Nothing but the lines from the one with "Pediatrics in Review" through the last line of the data should be restated, each word for word.

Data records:
• • • •
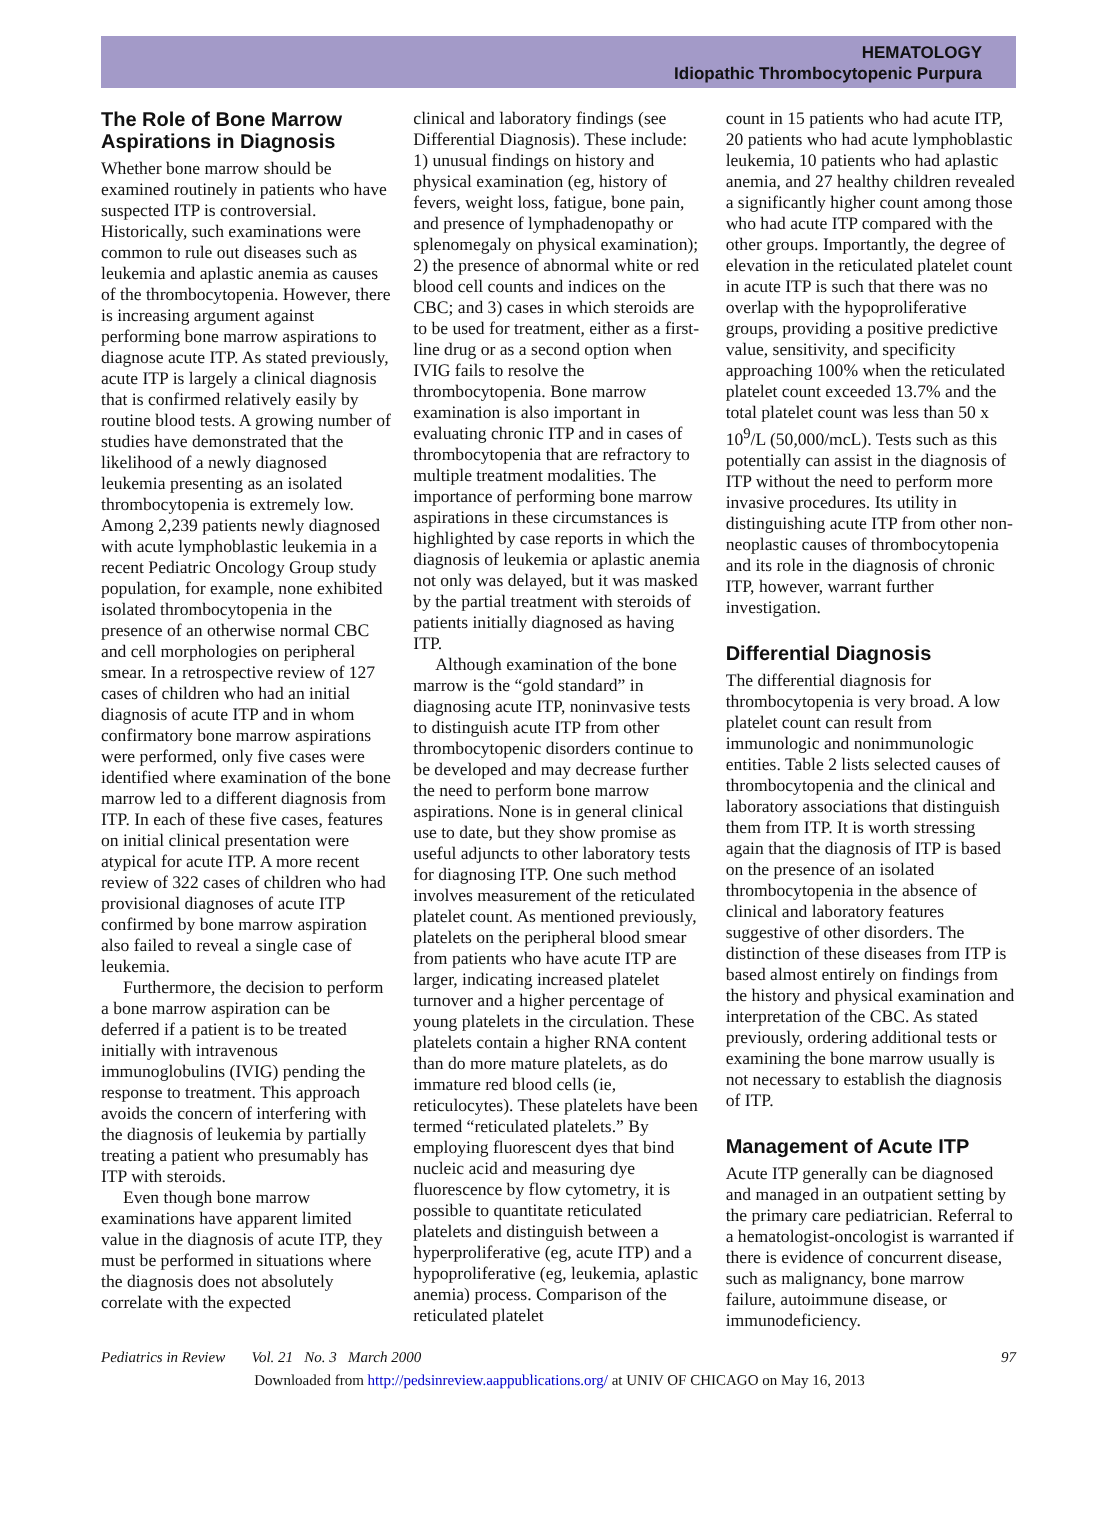HEMATOLOGY
Idiopathic Thrombocytopenic Purpura
The Role of Bone Marrow Aspirations in Diagnosis
Whether bone marrow should be examined routinely in patients who have suspected ITP is controversial. Historically, such examinations were common to rule out diseases such as leukemia and aplastic anemia as causes of the thrombocytopenia. However, there is increasing argument against performing bone marrow aspirations to diagnose acute ITP. As stated previously, acute ITP is largely a clinical diagnosis that is confirmed relatively easily by routine blood tests. A growing number of studies have demonstrated that the likelihood of a newly diagnosed leukemia presenting as an isolated thrombocytopenia is extremely low. Among 2,239 patients newly diagnosed with acute lymphoblastic leukemia in a recent Pediatric Oncology Group study population, for example, none exhibited isolated thrombocytopenia in the presence of an otherwise normal CBC and cell morphologies on peripheral smear. In a retrospective review of 127 cases of children who had an initial diagnosis of acute ITP and in whom confirmatory bone marrow aspirations were performed, only five cases were identified where examination of the bone marrow led to a different diagnosis from ITP. In each of these five cases, features on initial clinical presentation were atypical for acute ITP. A more recent review of 322 cases of children who had provisional diagnoses of acute ITP confirmed by bone marrow aspiration also failed to reveal a single case of leukemia.
Furthermore, the decision to perform a bone marrow aspiration can be deferred if a patient is to be treated initially with intravenous immunoglobulins (IVIG) pending the response to treatment. This approach avoids the concern of interfering with the diagnosis of leukemia by partially treating a patient who presumably has ITP with steroids.
Even though bone marrow examinations have apparent limited value in the diagnosis of acute ITP, they must be performed in situations where the diagnosis does not absolutely correlate with the expected
clinical and laboratory findings (see Differential Diagnosis). These include: 1) unusual findings on history and physical examination (eg, history of fevers, weight loss, fatigue, bone pain, and presence of lymphadenopathy or splenomegaly on physical examination); 2) the presence of abnormal white or red blood cell counts and indices on the CBC; and 3) cases in which steroids are to be used for treatment, either as a first-line drug or as a second option when IVIG fails to resolve the thrombocytopenia. Bone marrow examination is also important in evaluating chronic ITP and in cases of thrombocytopenia that are refractory to multiple treatment modalities. The importance of performing bone marrow aspirations in these circumstances is highlighted by case reports in which the diagnosis of leukemia or aplastic anemia not only was delayed, but it was masked by the partial treatment with steroids of patients initially diagnosed as having ITP.
Although examination of the bone marrow is the “gold standard” in diagnosing acute ITP, noninvasive tests to distinguish acute ITP from other thrombocytopenic disorders continue to be developed and may decrease further the need to perform bone marrow aspirations. None is in general clinical use to date, but they show promise as useful adjuncts to other laboratory tests for diagnosing ITP. One such method involves measurement of the reticulated platelet count. As mentioned previously, platelets on the peripheral blood smear from patients who have acute ITP are larger, indicating increased platelet turnover and a higher percentage of young platelets in the circulation. These platelets contain a higher RNA content than do more mature platelets, as do immature red blood cells (ie, reticulocytes). These platelets have been termed “reticulated platelets.” By employing fluorescent dyes that bind nucleic acid and measuring dye fluorescence by flow cytometry, it is possible to quantitate reticulated platelets and distinguish between a hyperproliferative (eg, acute ITP) and a hypoproliferative (eg, leukemia, aplastic anemia) process. Comparison of the reticulated platelet
count in 15 patients who had acute ITP, 20 patients who had acute lymphoblastic leukemia, 10 patients who had aplastic anemia, and 27 healthy children revealed a significantly higher count among those who had acute ITP compared with the other groups. Importantly, the degree of elevation in the reticulated platelet count in acute ITP is such that there was no overlap with the hypoproliferative groups, providing a positive predictive value, sensitivity, and specificity approaching 100% when the reticulated platelet count exceeded 13.7% and the total platelet count was less than 50 x 10<sup>9</sup>/L (50,000/mcL). Tests such as this potentially can assist in the diagnosis of ITP without the need to perform more invasive procedures. Its utility in distinguishing acute ITP from other non-neoplastic causes of thrombocytopenia and its role in the diagnosis of chronic ITP, however, warrant further investigation.
Differential Diagnosis
The differential diagnosis for thrombocytopenia is very broad. A low platelet count can result from immunologic and nonimmunologic entities. Table 2 lists selected causes of thrombocytopenia and the clinical and laboratory associations that distinguish them from ITP. It is worth stressing again that the diagnosis of ITP is based on the presence of an isolated thrombocytopenia in the absence of clinical and laboratory features suggestive of other disorders. The distinction of these diseases from ITP is based almost entirely on findings from the history and physical examination and interpretation of the CBC. As stated previously, ordering additional tests or examining the bone marrow usually is not necessary to establish the diagnosis of ITP.
Management of Acute ITP
Acute ITP generally can be diagnosed and managed in an outpatient setting by the primary care pediatrician. Referral to a hematologist-oncologist is warranted if there is evidence of concurrent disease, such as malignancy, bone marrow failure, autoimmune disease, or immunodeficiency.
Pediatrics in Review Vol. 21 No. 3 March 2000 97
Downloaded from http://pedsinreview.aappublications.org/ at UNIV OF CHICAGO on May 16, 2013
• • • •
### Your response
Pediatrics in Review Vol. 21 No. 3 March 2000 97
Downloaded from http://pedsinreview.aappublications.org/ at UNIV OF CHICAGO on May 16, 2013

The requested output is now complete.